Filamentous bacteria are long strands of bacteria growing end to end, resembling strands of hair or spaghetti. They rapidly multiply and dominate the water environment when there is a sudden decline in the organic matter levels, which happens during pre-monsoon showers and in summer when temperatures are high. The thin strands of filamentous bacteria reduce surface tension in water, leading to the formation of foam. 

What’s happening with Bellandur and Varthur lakes

Varthur and Bellandur lakes have foamed several times. But the first time the issue garnered international attention was in May 2015, when Bellandur lake was filled with foam and subsequently caught fire twice that month.

In March 2019, Varthur lake foamed near its outlets. Foam is usually seen in the lake during monsoons, so residents were alarmed to see it during the summer months and complained of foul smell. Two months before, BDA, the lake custodian, had installed sluice gates to reduce sewage inflow, yet it failed to stop the formation of foam in the lake. 

Foaming at the outlet of Varthur lake in 2019. Pic: Sumita Bhattacharyya, ATREE

The frequent foaming and fire led to public outcry. Initially, different government authorities (BDA, BBMP, BWSSB and KSPCB) simply blamed each other for pollution in both lakes. In 2017, the National Green Tribunal set up a committee of experts to draft an inspection report and a rejuvenation plan for the lakes. In the rejuvenation plan, the responsibilities of each government body is clearly listed, and they are made accountable for the tasks they need to complete.

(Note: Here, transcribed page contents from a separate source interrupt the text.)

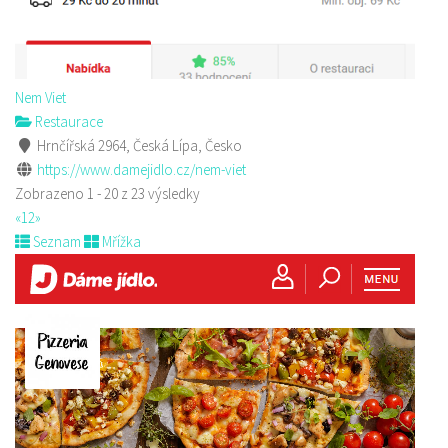
Nem Viet
Restaurace
Hrnčířská 2964, Česká Lípa, Česko
https://www.damejidlo.cz/nem-viet
Zobrazeno 1 - 20 z 23 výsledky
«
1
2
»
Seznam
Mřížka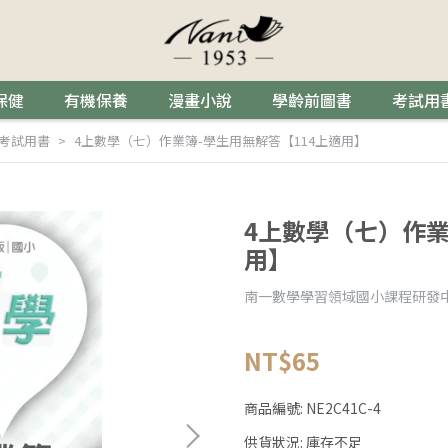
保健
有機保養
漫畫小說
學齡前圖書
考試用
考試用書
4上數學（七）作業簿-學生用無解答【114上適用】
4上數學（七）作業
用】
南一數學學習領域國小課程研發
NT$65
商品編號:
NE2C41C-4
供貨狀況:
庫存不足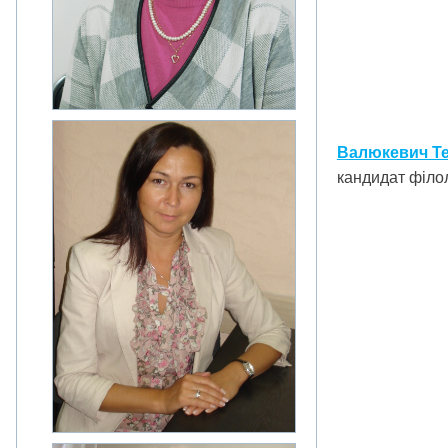
Валюкевич Те
кандидат філол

What to do when you see foam in your lake

When you see foam, inform your lake custodian of where you see it forming. If you do not know your lake custodian, you can contact BBMP through phone on 080-22660000 or through email at contactusbbmp@gmail.com.

How to prevent foam

Top-down measures

  • Deploy centralised Wastewater Treatment Plants to treat domestic and industrial wastewater separately
  • Deploy constructed wetlands to remove excess organic matter/nutrients from the secondary treated effluents, before it enters the lake
  • Map and Identify hotspots, and setup water quality monitoring downstream of hotspots in the lake catchment area
  • Set up realistic water quality, biodiversity goals for restoration projects
  • After desilting (removal of anaerobic sediments and biofilms from the lake bed), allow treated effluent into the lake
  • Government can control pollution from detergents by regulating the type of surfactants and phosphate content that can be used in them. Phosphate-based detergents should be replaced with less harmful chemicals.

Bottom-up measures

  • Lake groups can help with the operation and maintenance of constructed wetlands, and also help monitor the quality of effluents passing through it.
  • You can make a difference by learning more about the ingredients in your household cleaning products and shifting to eco-friendly products such as detergents made with soap nuts and plant-derived enzymes.


  1. Sreeraj says:

    This is a nice write-up. The authorities may have used the lockdown period to remove the weeds covering the lake and desilt the lake. The chemical composition of the sediment removed needs to be studied in detail, as it would still contain high levels of toxic chemicals and heavy metals that can be absorbed by plants and crops. So, extreme care should be taken while dumping the sediment and before it is used for activities such as farming. In some cases, the lake sediment had to be treated again for reuse in farms.

  2. Geo says:

    Hi Citizenmatters team,
    Thanks for the write up.
    Could you please do an article on current status of cleanup of Bellandur lake. Not sure if the contractor and BDA are in the right direction.
    Common citizen do not understand the bigger picture of what’s going good and what’s going bad. Request to do a feature on the same.